人工衛星による測定は、エトナ山の東側山腹がイオニア海にゆっくりと滑り込んでいることを示している。しかし、これらの測定は火山の水面上にある部分のみを考慮したものであり、衛星信号は水中を透過して水中の土壌の動きや変形を測定することはできない。 そこでキールの科学者たちは、先週木曜日、調査船ポセイドン号でシチリア沖に新たな調査網を設置し、火山の水没部分の計測に乗り出した。 シチリア島のエトナ山は、2000年に入ってから7回の噴火があり、ヨーロッパで最も活発な火山である。
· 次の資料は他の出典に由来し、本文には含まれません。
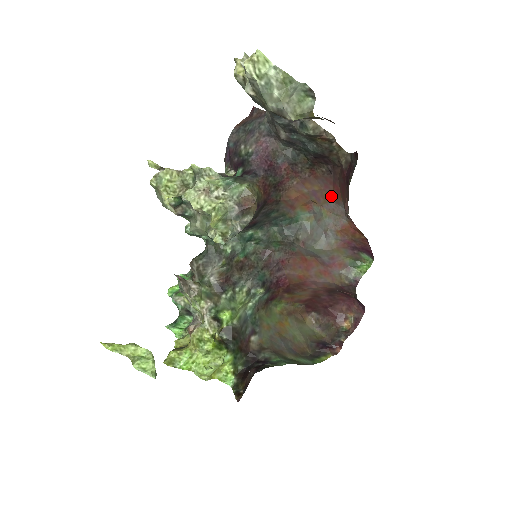
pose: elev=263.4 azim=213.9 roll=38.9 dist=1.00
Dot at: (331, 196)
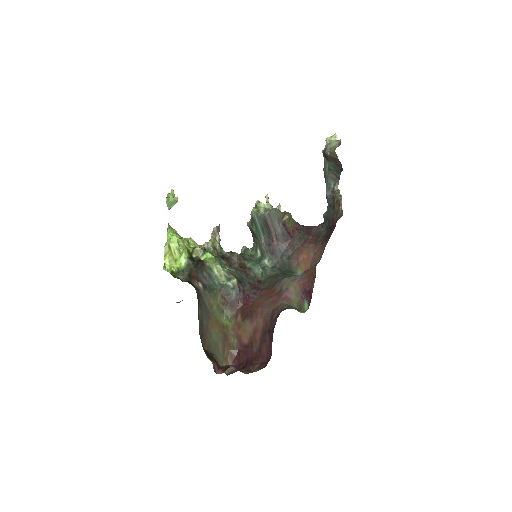
Dot at: (321, 256)
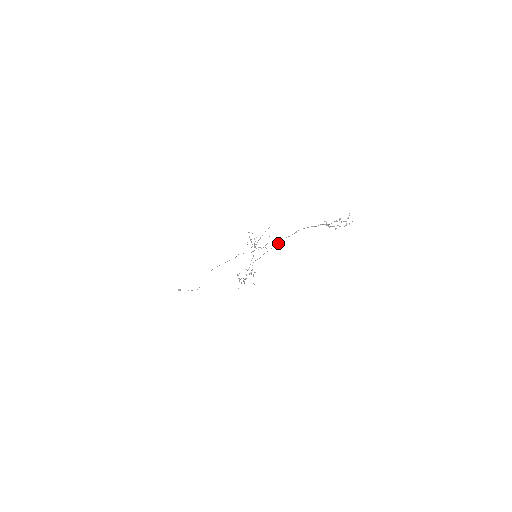
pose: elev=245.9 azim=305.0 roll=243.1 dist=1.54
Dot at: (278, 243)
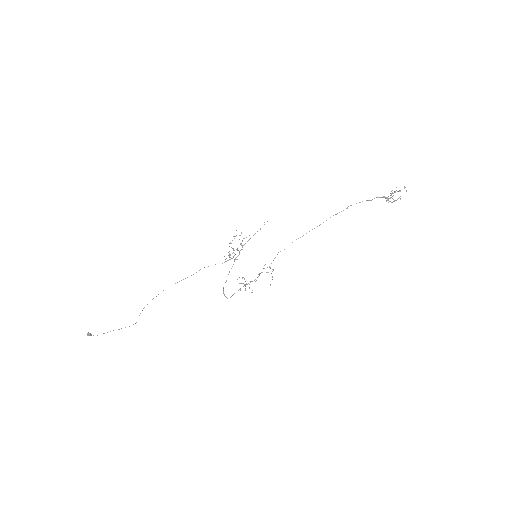
Dot at: occluded
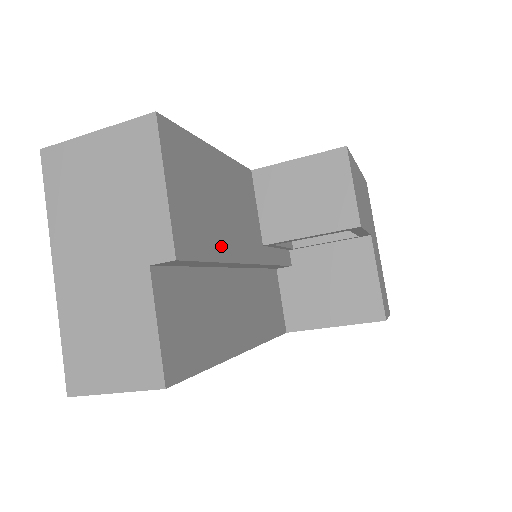
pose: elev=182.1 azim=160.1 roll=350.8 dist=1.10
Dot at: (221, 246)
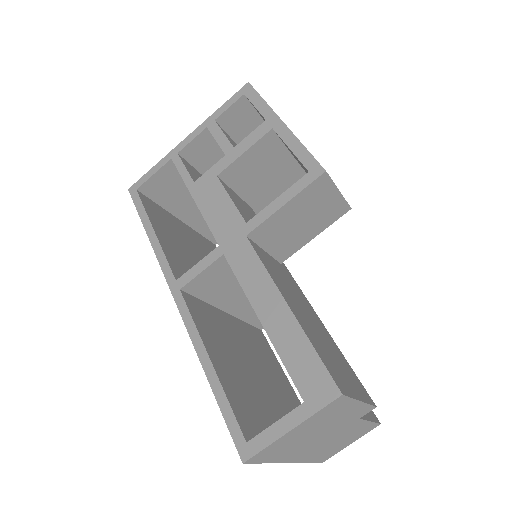
Dot at: (331, 340)
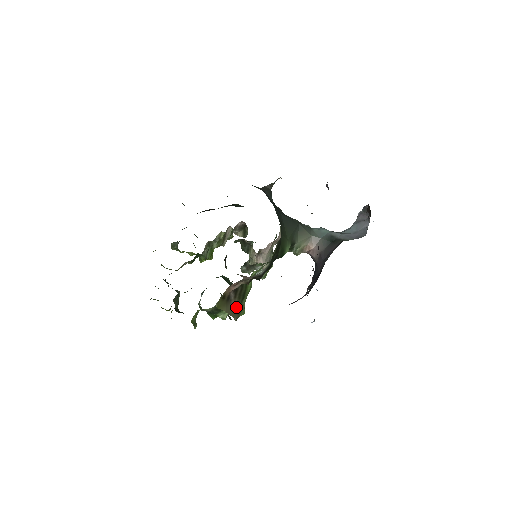
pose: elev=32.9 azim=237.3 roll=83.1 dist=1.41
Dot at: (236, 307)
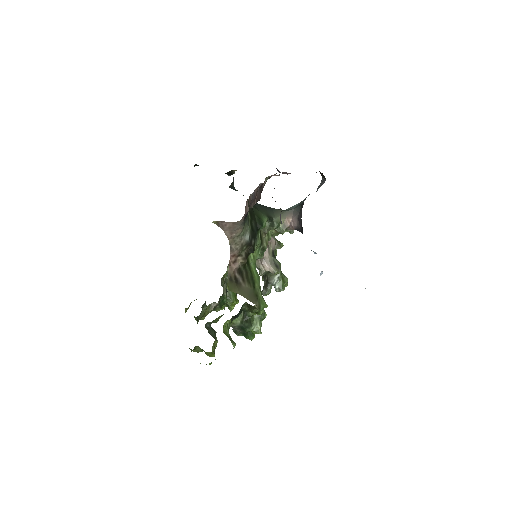
Dot at: (250, 292)
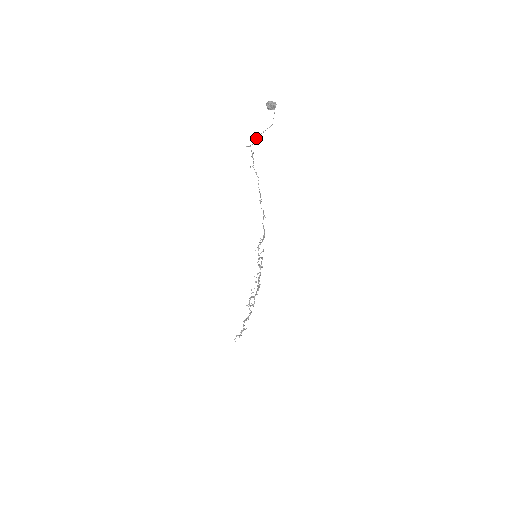
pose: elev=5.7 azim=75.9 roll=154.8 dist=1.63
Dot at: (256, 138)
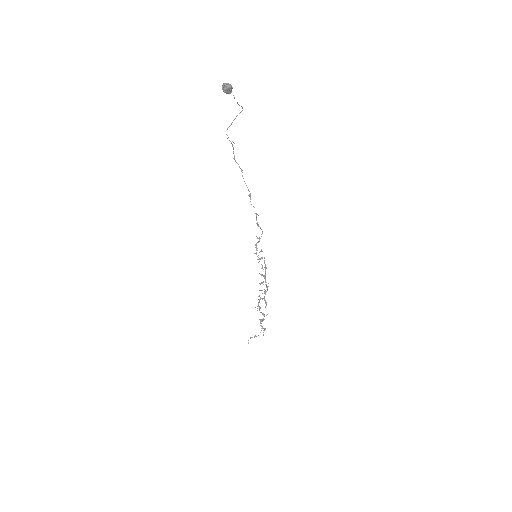
Dot at: occluded
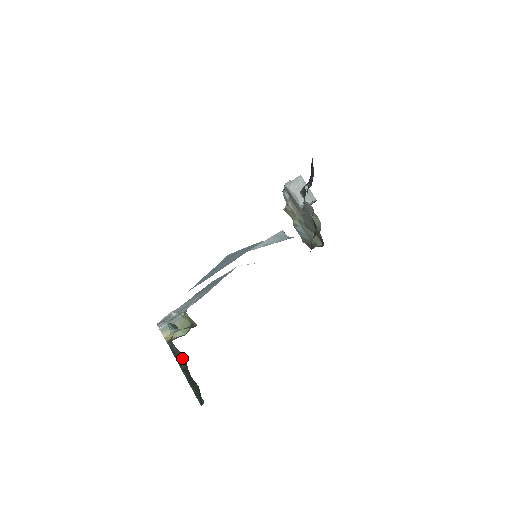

その溶岩流は、周辺の家屋や道路などのインフラを繰り返し破壊してきた。エトナ山の麓に位置するカターニアの町は、人口約100万人を擁する南イタリアの重要な工業都市である。当然のことながら、そこの科学者や当局は火山の状態を非常に注意深く監視している。衛星データを使って山の動きを正確に探知する観測所がある。 そして今、GEOMARの科学者たちの協力を得て、監視が拡大されることになった。ポセイドン号には、イスタンブールやチリ北部のような地震の多い地域の海底に設置されているものと同様のモニタリング・システムが搭載されている。プロジェクト・マネージャーのモレリア・ウラウブ博士(GEOMARヘルムホルツ海洋研究センター・キールの研究者)は、このシステムは音響を利用したもので、海洋における自然災害の研究に新たな道を開くものだと説明した。 今回の探検で、研究者たちはシチリア島東部沖の水面下700メートルの深さに6つのジオデシック・ステーションを設置する。 音響を使って、ジオデシック・ステーションは互いの距離を1cmの単位で測定する。3台の地盤傾斜計と6台の古典的な海底地震計は、地下の小さな振動も検知することができ、これでモニタリング・ネットワークが完成する。 火山の側面がわずかに動くだけで、噴火が間近に迫っていることを知らせるかもしれないし、海底地滑りは津波を引き起こす可能性がある。これは地域全体、特に夏の間、何百万人もの観光客が集まる地中海の人口密度の高い海岸に危険をもたらすだろう。 「地中海で津波が発生するというのは、決して思いつきの話ではない。1908年にメッシーナ海峡で発生した地震は津波を引き起こし、約2000人が死亡した。 海洋測地学は、海中の地球を音で調査するもので、自然災害の研究に使われるのはまだ非常に新しい方法だ。とはいえ、ウラウブ博士は、エトナ火山の動きに関する知識が、今後さらに広がっていくことに期待を示した。